On Tue, Jul 28, 2009 at 20:34, Bucknerd3uckner@btinternet.com wrote:
- Some here have commented on the use of character recognition, which I
find bizarre. I studied optical pattern recognition in the 1980's and it was accepted then, and it is still true I think, that machines cannot understand human speech or writing unless they also grasp the semantics.
<snip/>
- I did try out my OCR on a manuscript, but it was completely hopeless.
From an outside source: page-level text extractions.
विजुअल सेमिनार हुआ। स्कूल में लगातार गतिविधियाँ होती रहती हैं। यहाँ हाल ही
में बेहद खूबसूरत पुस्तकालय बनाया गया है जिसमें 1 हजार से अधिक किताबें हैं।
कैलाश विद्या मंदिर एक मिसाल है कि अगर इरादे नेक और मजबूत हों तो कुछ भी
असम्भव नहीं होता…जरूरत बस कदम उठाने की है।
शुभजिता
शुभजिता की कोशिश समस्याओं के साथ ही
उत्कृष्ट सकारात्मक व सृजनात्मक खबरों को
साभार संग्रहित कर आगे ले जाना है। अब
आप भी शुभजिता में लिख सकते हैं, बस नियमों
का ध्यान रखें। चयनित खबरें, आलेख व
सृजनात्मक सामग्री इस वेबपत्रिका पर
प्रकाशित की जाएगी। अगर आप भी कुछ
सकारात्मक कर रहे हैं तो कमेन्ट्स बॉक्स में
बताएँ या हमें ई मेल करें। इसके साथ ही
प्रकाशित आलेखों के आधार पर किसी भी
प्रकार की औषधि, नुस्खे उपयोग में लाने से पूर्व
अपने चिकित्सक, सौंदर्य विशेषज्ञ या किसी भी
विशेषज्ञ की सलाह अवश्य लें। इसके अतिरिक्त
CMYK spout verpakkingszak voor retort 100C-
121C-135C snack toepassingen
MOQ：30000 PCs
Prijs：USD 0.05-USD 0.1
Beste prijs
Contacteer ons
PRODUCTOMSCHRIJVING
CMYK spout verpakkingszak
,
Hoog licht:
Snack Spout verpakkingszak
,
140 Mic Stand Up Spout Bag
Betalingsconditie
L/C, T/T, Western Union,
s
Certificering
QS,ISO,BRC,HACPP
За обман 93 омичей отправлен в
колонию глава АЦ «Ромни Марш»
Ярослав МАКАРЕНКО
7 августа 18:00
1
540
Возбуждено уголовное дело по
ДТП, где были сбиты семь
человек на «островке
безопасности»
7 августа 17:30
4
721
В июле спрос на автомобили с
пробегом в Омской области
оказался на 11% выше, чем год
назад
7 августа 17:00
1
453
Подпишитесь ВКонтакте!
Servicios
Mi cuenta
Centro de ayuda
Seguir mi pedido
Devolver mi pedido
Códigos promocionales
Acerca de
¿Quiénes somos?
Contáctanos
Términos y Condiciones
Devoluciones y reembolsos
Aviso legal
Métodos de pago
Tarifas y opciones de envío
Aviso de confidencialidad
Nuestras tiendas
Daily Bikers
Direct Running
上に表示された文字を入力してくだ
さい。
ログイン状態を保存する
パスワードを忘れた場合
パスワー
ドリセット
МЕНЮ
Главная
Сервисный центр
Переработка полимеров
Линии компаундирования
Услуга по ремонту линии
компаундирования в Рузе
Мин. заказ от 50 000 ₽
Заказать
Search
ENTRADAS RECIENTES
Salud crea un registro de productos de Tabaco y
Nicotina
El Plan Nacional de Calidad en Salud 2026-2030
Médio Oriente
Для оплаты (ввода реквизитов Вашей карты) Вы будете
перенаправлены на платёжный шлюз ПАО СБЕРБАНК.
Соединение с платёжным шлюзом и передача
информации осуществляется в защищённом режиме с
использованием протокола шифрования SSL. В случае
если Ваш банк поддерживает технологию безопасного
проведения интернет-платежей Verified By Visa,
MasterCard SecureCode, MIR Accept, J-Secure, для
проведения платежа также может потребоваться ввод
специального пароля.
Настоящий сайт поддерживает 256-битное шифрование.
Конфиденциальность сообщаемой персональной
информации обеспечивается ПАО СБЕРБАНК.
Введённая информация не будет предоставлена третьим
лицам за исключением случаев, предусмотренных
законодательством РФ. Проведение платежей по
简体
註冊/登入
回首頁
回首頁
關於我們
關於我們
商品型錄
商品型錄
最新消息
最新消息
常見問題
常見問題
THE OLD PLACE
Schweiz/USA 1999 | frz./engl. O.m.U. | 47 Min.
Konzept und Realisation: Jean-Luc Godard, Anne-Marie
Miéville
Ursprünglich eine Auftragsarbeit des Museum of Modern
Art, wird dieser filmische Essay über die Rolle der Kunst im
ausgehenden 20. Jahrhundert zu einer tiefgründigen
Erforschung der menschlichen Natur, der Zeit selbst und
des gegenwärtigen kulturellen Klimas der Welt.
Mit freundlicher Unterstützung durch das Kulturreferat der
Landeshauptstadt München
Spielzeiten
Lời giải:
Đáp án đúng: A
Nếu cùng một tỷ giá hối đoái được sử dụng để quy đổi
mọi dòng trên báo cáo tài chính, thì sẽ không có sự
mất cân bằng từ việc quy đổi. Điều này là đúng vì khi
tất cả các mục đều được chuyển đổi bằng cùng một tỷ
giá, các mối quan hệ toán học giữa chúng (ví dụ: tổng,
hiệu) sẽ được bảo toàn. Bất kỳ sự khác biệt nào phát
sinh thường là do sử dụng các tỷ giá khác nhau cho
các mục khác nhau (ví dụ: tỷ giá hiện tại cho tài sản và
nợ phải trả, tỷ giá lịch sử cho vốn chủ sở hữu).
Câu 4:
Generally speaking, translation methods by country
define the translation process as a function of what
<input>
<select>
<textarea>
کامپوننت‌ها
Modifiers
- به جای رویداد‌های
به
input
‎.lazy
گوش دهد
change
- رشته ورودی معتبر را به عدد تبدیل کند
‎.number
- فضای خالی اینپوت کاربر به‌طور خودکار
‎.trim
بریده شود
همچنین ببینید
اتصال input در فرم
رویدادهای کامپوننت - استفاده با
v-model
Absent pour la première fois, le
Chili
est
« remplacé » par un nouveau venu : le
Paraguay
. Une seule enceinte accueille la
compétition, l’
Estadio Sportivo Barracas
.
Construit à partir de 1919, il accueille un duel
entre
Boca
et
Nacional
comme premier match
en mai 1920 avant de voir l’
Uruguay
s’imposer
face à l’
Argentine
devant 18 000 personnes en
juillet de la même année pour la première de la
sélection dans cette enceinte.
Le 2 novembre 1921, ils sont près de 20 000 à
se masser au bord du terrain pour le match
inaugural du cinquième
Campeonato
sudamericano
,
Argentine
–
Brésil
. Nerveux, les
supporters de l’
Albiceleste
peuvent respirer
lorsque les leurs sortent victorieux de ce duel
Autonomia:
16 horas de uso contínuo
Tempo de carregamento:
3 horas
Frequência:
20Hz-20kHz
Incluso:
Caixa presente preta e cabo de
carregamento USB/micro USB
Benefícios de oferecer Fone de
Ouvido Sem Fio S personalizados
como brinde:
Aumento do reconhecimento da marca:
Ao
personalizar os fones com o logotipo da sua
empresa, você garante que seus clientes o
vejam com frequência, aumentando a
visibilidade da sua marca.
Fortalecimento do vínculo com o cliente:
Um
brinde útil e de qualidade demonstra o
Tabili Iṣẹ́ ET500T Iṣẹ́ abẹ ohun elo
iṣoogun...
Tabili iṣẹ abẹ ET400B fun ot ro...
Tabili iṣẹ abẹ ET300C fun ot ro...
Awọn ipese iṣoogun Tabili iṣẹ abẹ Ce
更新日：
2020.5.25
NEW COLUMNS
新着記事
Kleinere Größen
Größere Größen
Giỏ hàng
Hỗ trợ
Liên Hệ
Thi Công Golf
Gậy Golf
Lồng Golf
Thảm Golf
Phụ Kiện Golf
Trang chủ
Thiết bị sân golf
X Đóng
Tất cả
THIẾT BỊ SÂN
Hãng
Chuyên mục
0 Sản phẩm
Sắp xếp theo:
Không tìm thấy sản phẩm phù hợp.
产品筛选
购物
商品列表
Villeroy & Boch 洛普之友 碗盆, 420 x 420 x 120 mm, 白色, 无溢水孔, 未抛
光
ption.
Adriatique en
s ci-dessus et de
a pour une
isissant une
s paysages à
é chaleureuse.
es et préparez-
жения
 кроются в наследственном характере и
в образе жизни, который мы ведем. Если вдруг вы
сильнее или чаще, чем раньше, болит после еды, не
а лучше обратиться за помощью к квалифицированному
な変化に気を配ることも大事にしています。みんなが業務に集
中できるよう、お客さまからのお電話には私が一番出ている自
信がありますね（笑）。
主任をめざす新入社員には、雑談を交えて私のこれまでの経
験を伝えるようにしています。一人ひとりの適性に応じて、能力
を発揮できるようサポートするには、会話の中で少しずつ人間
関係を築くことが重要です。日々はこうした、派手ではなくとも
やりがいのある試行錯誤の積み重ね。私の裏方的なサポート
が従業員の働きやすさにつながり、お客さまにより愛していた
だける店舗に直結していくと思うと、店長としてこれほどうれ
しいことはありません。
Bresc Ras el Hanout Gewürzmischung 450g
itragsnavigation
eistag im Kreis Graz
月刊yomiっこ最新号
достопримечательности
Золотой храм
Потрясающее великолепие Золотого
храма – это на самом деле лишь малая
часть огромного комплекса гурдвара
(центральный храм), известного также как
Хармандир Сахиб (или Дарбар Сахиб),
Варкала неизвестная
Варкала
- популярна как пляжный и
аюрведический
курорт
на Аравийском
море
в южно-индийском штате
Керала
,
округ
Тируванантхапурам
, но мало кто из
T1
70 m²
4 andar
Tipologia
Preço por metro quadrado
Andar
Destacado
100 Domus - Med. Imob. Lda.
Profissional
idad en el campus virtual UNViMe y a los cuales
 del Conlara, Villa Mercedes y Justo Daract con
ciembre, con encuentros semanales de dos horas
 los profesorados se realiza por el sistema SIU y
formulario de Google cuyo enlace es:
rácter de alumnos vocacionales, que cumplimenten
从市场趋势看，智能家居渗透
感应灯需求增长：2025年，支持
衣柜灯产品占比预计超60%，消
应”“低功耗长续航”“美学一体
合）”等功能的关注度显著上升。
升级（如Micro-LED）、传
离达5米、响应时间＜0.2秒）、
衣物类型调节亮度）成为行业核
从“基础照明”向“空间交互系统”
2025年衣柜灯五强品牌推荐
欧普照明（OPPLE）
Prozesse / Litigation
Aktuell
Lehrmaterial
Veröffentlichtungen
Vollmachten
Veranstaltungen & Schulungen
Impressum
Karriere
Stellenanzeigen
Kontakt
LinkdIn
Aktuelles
Only humans will ever be able to read these things.
<snip/>
I believe you may be thinking about this the wrong way. Yes, straightforward boundary-mapping OCR is almost always going to be doomed to failure on the wide and various nature of human handwriting. But what does work is machine-assisted transcription. Where similar technology to that in OCR looks through the images and finds fragments (words, parts of words, ligatures,etc.) that it thinks broadly similar, and displays them (with a bit of context) for a human to (dis)agree are the right reading or to provide a reading for all the ones the human ticks off a list as the same letters. Rather than machine-transcription (which is what OCR is), this is machine-assisted transcription and much more plausible because the limitations in OCR isn't the pattern matching of This looks like This but the disconnect between the matched graphical component and the idealised character transcription. If a computer can provide a list of 100 fragments of 'th' that look similar (some maybe from 'the' and some from 'with') for a human to confirm, then that is a big step forward in transcription. (Especially if it then occasionally mixes back in ones you've already approved but look slightly different to most just to double-check.)
I remember seeing a project that was doing just this for a particular manuscript several years ago at the DRH (now DRHA) conference I think.
-James